Snoop Dogg featuring Kurupt and Charlie wilson-Up Jump Tha Boogie
I grew up in the era of Snoop Dogg. The anticipation on his sophomore album was unrivaled. He dominated the Chronic and his first album was coming out of every headphone in my school, parents hated him and that helped. You know the anticipation is intense when everyone seems to cop at the same time, maybe the only other two albums I felt that with were Dre 2001 and the Blueprint.
Tha Doggfather turned out to be seventeen shades more somber than anyone counted on. Purist funky to its absolute core almost every lyric was tinged with paranoia and sadness. Dr. Dre had left, Tupac died and Snoop was starting to see the Death Row Dream become a nightmare.
Everyone knew from the cover that this was going to be Snoop on his throne taking his place as one of the most powerful artists in Rap. No one knew he would do it obstinately, while lamenting the violence surrounding his record labels success. I remember a class mate at the time telling me he didn’t like this album nearly as much because it didn’t have enough swearing. That sounds idiotic now but for a white kid in Maine…he had never heard the B word pronounced like that. He wanted so much more of teenage Snoop, getting drunk, cracking jokes, and lashing out at authority. The maturation point between youth and experience is somewhere between Doggystyle and Tha Doggfather. I know because the lyric “Just what we needed, banging on wax, another Crip. What you gon’ do N#$% jack the mother ship? You’re like an actor with another script, predictable as Rambo with another clip. How many N#$%’s you gon’ kill in your verse? You need to sit down and learn to get down first,” could never have happened on Doggystyle.

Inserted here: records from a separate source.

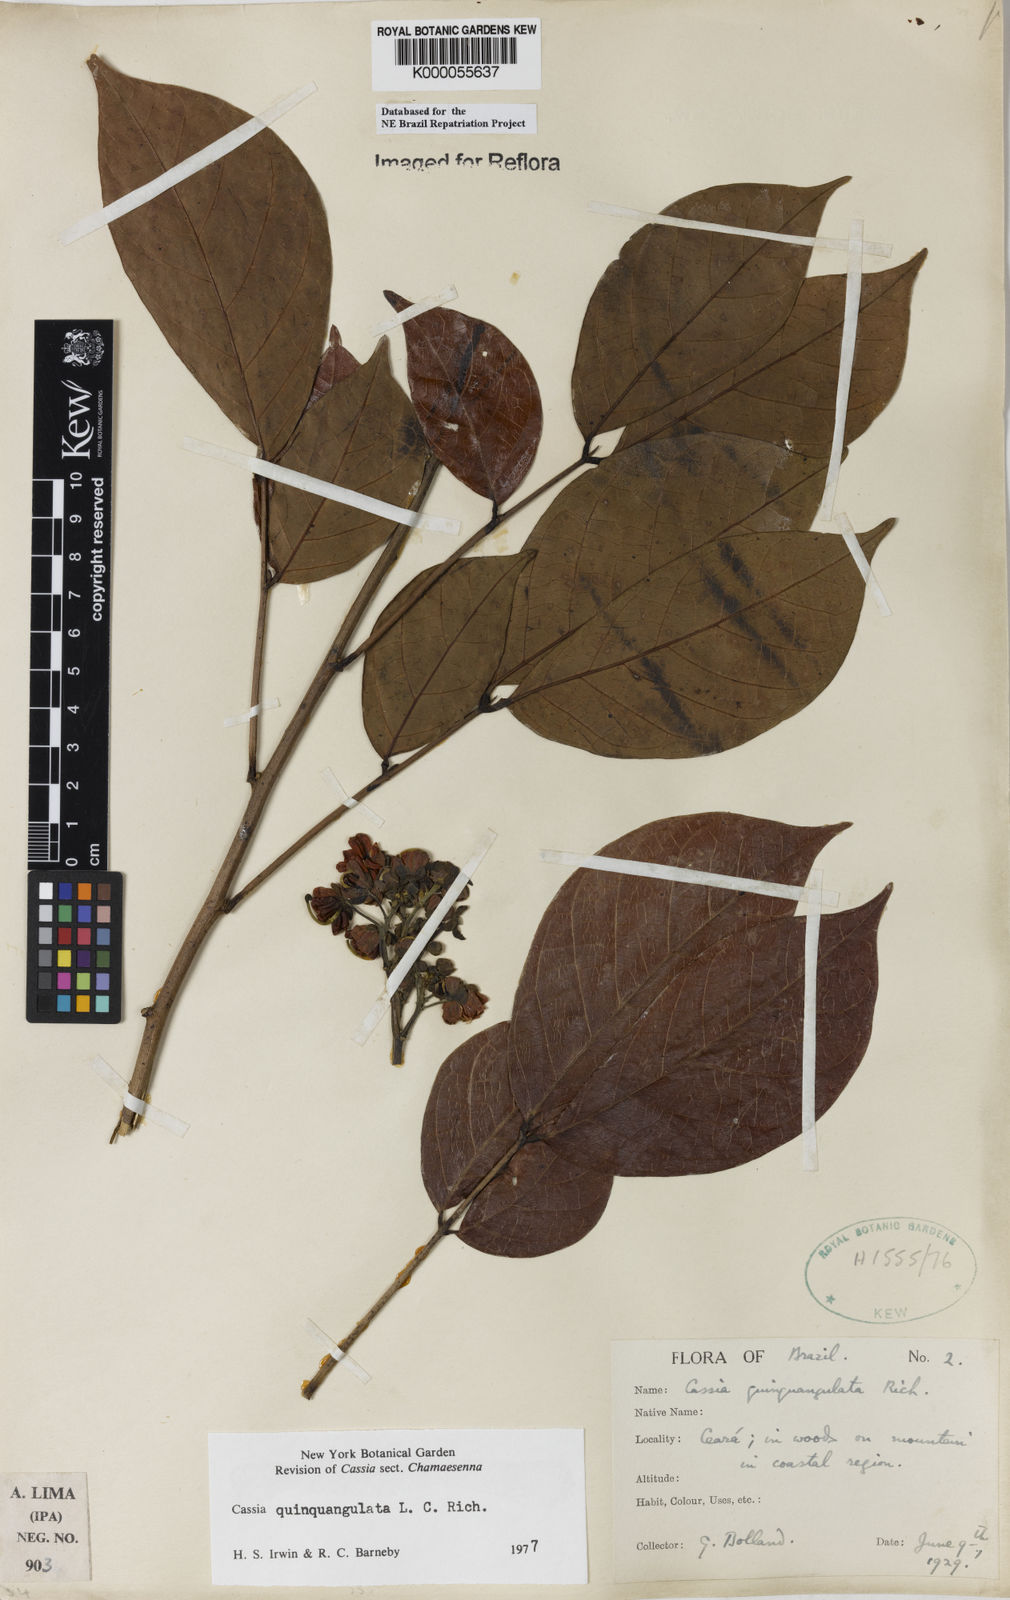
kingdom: Plantae
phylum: Tracheophyta
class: Magnoliopsida
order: Fabales
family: Fabaceae
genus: Senna
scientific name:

Snoop had seen so much hostility and death that he wasn’t just offended by it he was exhausted. The idiocy of rappers making reputations based on toughness alone in a world that was supposed to allow them a venue for art stuck in his craw. Up Jump Tha Boogie is funky and loose according to the beat and the accompanying music video but deathly serious from bar to bar culminating in my favorite Snoop Dogg line “…but before I give a N#$%% a 9 I’d rather give a N#$%%^ a mic and write him a rhyme.” Even as one of the most influential people in his entire industry he detested the violence so much that to end it he wouldn’t just give opportunities he would write bars. I’m not taking this literally of course. It speaks to the anxiety that is the backbone of my favorite Snoop Dogg song and my favorite creative period for him. You can have Gin and Juice, you can have Deep Cover. I’ll take the dejected Dogg from the back cover, snarling on his throne and wondering why the rap world he gets to rule is so damn polluted.